:: Excerpted passage

Despite launching online classes for students, strategies and follow-up measures around 27 crore kids have been affected by the closure of schools, a latest UNICEF report stated. The country is desperately aiming to reopen schools between July and August. The report said, “In India, school closures have impacted 247 million children enrolled in elementary and secondary education and 28 million children who were attending pre-school education in anganwadi centres.”
"This is in addition to the more than 6 million girls and boys who were already out of school prior to the Covid-19 crisis,” it added.
The report also claimed that a massive number of children aren’t privileged enough to have access to the internet while only a handful of 24 percent households was estimated to have got the opportunity of online learning. “There was a large rural-urban and gender divide in access to internet services,” UNICEF said. India began closing down schools and colleges temporarily during the second week of March.

::::
:: Given entries

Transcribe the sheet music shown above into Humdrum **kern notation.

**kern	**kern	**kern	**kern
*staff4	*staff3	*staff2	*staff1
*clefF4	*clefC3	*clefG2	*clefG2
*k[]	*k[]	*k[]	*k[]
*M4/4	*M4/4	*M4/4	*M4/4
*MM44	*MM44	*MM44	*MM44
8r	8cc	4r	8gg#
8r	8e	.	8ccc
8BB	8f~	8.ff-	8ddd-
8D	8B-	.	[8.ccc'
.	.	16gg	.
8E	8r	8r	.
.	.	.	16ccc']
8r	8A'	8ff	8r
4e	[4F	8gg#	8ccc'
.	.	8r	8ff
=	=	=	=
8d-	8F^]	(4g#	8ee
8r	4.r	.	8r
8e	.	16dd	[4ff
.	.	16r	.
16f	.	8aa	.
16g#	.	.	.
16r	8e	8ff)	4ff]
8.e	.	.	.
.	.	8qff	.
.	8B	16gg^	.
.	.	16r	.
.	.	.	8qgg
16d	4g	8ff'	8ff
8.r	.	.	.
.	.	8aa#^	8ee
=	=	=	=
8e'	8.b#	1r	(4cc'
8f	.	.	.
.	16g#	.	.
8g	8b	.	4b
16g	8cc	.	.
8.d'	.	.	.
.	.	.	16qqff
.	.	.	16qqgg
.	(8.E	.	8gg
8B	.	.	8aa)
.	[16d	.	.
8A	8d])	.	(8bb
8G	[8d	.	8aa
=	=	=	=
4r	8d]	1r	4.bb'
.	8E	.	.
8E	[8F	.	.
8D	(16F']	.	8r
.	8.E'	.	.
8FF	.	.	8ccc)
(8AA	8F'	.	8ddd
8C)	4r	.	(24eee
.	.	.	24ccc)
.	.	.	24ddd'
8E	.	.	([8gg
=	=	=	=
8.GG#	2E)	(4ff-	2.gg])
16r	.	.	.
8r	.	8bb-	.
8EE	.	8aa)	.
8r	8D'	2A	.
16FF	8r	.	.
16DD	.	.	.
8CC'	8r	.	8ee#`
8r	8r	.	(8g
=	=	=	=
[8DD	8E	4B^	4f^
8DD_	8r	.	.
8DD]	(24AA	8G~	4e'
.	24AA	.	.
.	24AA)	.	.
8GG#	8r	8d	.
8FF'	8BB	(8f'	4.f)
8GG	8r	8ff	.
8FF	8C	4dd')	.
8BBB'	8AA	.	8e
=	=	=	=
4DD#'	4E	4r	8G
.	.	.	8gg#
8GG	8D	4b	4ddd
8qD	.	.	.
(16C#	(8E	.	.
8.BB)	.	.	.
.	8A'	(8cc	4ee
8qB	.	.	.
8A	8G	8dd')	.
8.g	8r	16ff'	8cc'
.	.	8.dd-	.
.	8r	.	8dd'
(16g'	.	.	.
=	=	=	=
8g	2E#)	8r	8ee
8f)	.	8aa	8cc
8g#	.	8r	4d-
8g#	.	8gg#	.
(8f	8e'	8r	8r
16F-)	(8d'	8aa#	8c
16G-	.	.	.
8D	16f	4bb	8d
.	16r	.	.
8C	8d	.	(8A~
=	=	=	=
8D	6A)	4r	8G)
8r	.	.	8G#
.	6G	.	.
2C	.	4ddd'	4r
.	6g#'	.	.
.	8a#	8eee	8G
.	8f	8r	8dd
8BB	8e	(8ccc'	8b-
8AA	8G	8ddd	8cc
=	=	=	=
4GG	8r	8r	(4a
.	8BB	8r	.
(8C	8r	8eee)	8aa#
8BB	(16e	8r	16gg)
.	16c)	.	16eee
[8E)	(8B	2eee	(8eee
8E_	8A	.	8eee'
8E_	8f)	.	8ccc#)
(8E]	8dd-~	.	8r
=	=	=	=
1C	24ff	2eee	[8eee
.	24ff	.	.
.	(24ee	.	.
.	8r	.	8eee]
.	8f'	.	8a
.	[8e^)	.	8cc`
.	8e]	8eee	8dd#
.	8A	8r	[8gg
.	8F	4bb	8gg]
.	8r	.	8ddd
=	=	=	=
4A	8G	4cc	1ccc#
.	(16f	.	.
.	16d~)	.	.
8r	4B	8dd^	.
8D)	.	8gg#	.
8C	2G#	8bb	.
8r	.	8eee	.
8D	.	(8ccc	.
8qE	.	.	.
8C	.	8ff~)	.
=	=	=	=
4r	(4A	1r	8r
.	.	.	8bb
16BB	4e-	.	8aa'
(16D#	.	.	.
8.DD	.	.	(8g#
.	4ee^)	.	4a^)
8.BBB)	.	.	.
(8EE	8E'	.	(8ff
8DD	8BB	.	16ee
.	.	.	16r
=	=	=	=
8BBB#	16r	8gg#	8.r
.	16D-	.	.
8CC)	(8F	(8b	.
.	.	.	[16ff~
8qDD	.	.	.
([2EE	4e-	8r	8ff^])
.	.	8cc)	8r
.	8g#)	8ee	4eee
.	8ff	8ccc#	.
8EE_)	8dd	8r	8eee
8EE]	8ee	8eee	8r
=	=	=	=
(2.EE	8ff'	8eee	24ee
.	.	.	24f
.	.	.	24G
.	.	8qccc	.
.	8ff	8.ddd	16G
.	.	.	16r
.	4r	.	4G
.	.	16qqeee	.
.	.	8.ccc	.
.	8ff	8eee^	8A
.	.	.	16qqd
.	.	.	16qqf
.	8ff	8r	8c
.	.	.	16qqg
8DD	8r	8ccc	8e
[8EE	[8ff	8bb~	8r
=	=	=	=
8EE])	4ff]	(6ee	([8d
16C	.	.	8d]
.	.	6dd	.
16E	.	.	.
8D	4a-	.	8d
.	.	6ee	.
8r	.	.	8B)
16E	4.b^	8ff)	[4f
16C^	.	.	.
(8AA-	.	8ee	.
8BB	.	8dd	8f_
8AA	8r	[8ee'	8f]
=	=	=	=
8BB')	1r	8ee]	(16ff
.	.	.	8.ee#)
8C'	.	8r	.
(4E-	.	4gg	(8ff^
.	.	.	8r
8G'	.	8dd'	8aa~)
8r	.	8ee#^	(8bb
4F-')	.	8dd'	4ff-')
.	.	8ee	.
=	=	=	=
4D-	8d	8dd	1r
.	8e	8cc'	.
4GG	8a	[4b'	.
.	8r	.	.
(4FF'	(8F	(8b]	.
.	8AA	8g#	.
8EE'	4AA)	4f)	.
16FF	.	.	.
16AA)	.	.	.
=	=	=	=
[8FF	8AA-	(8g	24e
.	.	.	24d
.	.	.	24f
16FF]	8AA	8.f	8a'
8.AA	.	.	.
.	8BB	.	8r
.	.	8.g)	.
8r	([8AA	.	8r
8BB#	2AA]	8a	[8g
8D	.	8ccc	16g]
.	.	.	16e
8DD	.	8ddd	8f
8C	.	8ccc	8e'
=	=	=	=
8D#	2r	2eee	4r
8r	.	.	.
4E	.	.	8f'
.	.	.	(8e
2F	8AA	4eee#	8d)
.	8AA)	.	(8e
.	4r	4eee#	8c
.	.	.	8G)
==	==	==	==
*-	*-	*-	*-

::::

_Task description_
Translate this sentence from the article on school closures in India into Spanish: "India began closing down schools and colleges temporarily during the second week of March." The lines have no connection to the article on school closures in India.

_Solution_
La India comenzó a cerrar temporalmente escuelas y universidades durante la segunda semana de marzo.